Hillary Clinton asked New Yorkers to back her in 2000 as the first first lady to run for Senate. She asked for their help again when she ran for re-election in 2006 and president in 2008.
At the famous Apollo Theater on Wednesday, Clinton asked again.
“I am not taking anything or anyone for granted. We are going to work for every vote in every part of this state, just like I did when I ran for the Senate,” Clinton said to a fired-up crowd in the ornate theater. “Because New Yorkers took a chance on me and I will never forget that.”
Clinton symbolically kicked off her New York campaign with the rally in Harlem, where she focused on the two men who have become her main opponents: Republican front-runner Donald Trump and upstart Democratic challenger Bernie Sanders.

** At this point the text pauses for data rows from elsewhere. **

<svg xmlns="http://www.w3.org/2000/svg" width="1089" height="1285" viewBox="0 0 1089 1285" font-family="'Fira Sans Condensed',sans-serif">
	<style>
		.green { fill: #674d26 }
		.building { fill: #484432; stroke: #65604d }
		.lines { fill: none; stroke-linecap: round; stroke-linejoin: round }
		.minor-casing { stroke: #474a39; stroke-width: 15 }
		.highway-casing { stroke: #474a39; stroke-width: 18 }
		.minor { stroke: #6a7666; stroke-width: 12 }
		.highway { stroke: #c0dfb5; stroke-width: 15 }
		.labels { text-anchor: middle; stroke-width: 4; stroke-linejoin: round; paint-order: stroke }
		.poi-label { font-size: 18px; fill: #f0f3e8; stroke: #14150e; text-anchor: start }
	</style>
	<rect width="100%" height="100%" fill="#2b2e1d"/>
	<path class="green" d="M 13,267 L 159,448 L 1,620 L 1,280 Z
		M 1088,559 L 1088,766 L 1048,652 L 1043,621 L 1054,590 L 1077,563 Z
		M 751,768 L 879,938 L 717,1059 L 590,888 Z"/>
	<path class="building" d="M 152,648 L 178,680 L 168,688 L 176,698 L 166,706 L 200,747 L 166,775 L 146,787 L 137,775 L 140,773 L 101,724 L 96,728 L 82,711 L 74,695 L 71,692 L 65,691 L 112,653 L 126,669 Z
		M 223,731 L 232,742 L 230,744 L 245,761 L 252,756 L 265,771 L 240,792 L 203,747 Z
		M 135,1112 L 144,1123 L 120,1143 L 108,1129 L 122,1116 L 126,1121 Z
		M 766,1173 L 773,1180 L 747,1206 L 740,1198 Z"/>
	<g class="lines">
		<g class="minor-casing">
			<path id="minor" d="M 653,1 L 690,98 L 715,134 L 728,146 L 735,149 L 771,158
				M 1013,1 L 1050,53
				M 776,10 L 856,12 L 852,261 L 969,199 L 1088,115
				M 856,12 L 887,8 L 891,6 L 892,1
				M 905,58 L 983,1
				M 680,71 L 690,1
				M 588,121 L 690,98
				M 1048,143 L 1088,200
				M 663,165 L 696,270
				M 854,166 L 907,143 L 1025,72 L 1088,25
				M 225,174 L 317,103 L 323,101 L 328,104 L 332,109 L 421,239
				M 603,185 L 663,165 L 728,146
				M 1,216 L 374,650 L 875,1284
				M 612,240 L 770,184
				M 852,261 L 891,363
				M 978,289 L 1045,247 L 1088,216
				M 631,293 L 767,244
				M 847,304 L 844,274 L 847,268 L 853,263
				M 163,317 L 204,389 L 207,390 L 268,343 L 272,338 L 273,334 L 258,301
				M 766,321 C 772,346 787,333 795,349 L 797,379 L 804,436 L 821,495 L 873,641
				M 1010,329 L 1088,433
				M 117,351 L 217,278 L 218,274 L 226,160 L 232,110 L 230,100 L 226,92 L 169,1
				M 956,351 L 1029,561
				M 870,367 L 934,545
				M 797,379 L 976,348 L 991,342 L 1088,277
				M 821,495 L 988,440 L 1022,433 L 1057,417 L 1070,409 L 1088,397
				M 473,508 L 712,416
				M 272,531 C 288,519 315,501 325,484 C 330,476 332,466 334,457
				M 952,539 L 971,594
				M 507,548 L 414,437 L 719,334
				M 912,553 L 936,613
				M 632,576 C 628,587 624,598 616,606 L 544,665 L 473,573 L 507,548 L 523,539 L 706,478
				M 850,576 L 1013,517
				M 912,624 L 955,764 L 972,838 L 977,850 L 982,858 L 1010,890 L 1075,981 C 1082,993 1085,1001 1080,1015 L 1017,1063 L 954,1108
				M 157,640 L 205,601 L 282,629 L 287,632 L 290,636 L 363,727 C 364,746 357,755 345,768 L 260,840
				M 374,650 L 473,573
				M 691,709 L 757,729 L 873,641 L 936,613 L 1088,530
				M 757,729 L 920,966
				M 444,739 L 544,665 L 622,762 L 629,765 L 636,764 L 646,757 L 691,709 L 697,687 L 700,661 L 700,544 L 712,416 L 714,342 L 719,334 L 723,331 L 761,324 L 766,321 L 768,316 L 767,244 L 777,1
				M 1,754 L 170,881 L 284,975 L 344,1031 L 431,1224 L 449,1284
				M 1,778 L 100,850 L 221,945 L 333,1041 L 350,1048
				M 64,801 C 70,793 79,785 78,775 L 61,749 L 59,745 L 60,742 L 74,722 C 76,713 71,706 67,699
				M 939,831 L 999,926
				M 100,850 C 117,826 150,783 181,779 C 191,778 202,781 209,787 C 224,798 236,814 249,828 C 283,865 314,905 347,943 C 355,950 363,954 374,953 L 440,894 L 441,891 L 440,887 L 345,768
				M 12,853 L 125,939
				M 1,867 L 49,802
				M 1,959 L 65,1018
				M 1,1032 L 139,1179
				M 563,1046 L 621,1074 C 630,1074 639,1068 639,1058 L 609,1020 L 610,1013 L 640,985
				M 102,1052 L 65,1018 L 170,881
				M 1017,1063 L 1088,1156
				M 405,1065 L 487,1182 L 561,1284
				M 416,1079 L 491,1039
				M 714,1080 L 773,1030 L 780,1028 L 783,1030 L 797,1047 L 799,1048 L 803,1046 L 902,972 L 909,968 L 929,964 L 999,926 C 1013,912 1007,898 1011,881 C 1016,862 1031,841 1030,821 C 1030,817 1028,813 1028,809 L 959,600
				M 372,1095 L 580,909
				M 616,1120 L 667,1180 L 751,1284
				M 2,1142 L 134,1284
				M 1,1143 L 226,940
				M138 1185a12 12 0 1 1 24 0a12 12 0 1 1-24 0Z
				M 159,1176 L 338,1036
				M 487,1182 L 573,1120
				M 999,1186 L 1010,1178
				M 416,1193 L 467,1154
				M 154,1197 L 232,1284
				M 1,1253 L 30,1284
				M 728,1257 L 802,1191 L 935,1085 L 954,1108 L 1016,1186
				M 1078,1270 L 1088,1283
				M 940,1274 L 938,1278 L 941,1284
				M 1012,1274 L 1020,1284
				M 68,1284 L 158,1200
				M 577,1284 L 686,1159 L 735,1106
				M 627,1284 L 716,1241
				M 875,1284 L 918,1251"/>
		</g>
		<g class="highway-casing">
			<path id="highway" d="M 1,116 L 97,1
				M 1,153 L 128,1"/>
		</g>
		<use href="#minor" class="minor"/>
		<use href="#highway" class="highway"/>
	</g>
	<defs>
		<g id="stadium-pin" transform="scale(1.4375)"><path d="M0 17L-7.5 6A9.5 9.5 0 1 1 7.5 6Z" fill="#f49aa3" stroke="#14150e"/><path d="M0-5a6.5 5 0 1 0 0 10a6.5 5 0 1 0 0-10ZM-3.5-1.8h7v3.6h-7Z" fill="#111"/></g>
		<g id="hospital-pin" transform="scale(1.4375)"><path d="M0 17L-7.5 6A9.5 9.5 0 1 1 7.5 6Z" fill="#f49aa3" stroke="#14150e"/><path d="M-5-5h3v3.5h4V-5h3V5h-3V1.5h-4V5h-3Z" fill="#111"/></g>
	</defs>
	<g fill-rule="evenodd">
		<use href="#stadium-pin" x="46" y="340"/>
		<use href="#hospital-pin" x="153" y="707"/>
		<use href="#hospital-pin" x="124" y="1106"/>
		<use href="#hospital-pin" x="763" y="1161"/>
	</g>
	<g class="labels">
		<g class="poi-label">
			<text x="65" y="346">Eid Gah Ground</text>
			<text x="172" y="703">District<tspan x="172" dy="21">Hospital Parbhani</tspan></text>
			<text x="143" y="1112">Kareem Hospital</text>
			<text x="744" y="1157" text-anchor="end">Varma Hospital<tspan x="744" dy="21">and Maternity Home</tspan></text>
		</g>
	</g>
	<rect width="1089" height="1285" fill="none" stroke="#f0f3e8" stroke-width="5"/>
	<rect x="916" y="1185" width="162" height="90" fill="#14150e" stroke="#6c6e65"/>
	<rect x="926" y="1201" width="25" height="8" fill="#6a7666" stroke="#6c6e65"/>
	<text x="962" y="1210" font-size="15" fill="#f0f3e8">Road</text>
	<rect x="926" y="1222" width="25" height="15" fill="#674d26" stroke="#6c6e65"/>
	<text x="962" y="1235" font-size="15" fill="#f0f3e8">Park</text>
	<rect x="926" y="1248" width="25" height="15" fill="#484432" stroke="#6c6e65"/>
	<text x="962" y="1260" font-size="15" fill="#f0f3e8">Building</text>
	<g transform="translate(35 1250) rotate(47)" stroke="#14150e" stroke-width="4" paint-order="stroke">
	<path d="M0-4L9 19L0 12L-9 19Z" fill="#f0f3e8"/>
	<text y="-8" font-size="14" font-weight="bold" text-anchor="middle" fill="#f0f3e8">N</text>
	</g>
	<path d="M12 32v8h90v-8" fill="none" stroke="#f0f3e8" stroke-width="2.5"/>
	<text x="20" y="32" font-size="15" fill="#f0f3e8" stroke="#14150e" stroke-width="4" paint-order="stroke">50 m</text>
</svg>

But Clinton’s rally was more of a homecoming than a targeted hit on either candidate. Clinton was joined at the event by Charlie Rangel, the congressman who led the charge to get her to run for Senate in 2000, and Chuck Schumer, the senator with whom she served for eight years.
“You have always had my back and I have always tried to have yours,” Clinton said. “When I think back to those eight eventful years that I served you, there were some hard times, weren’t there? But we pulled together,” she added, noting the terrorist attacks that rocked New York on September 11, 2001.
Clinton, clearly at ease back in New York, enjoyed the roar of the boisterous crowd. When she told the audience it was a “thrill to be live at the Apollo,” she was greeted by screams of “Welcome home Hillary” from the audience.
New York has not always been Clinton’s home, however. Born in Illinois and married in Arkansas, Clinton moved to New York in order to run for Senate in 1999 and had to fight off accusations of carpetbagging.
But New York has become Clinton’s home. While Hillary and Bill Clinton maintain a home in Washington and an apartment in Arkansas, they both identify as New Yorkers and call Chappaqua, a pastoral hamlet north of New York City, home.
“We know her. We love her. And we can’t wait for her to be president,” Schumer said while introducing Clinton.
“She may not always talk like us Brooklynites talk,” Schumer added, emphasizing his Brooklyn accent by subbing the “l” in talk with a “w.” “But when she speaks out, she changes minds, she changes hearts, she moves to action and she changes outcomes.”
Clinton is currently in a closer-than-anticipated race for New York, however. Sanders, a candidate born and raised in Brooklyn, has surprised some campaign aides with his longevity and has pledged to run hard in New York.
On Wednesday, Clinton said many of Sanders’ ideas “won’t pass, others just won’t work, because the numbers just don’t add up and that means people won’t get the help that they need and deserve.”
“Now my opponent says, ‘Well, we just aren’t thinking big enough,'” Clinton said, somewhat mimicking Sanders’ New York drawl. “Well, this is New York. Nobody dreams bigger than we do. But this is a city that likes to get things done. And that is what we want from our president, too.”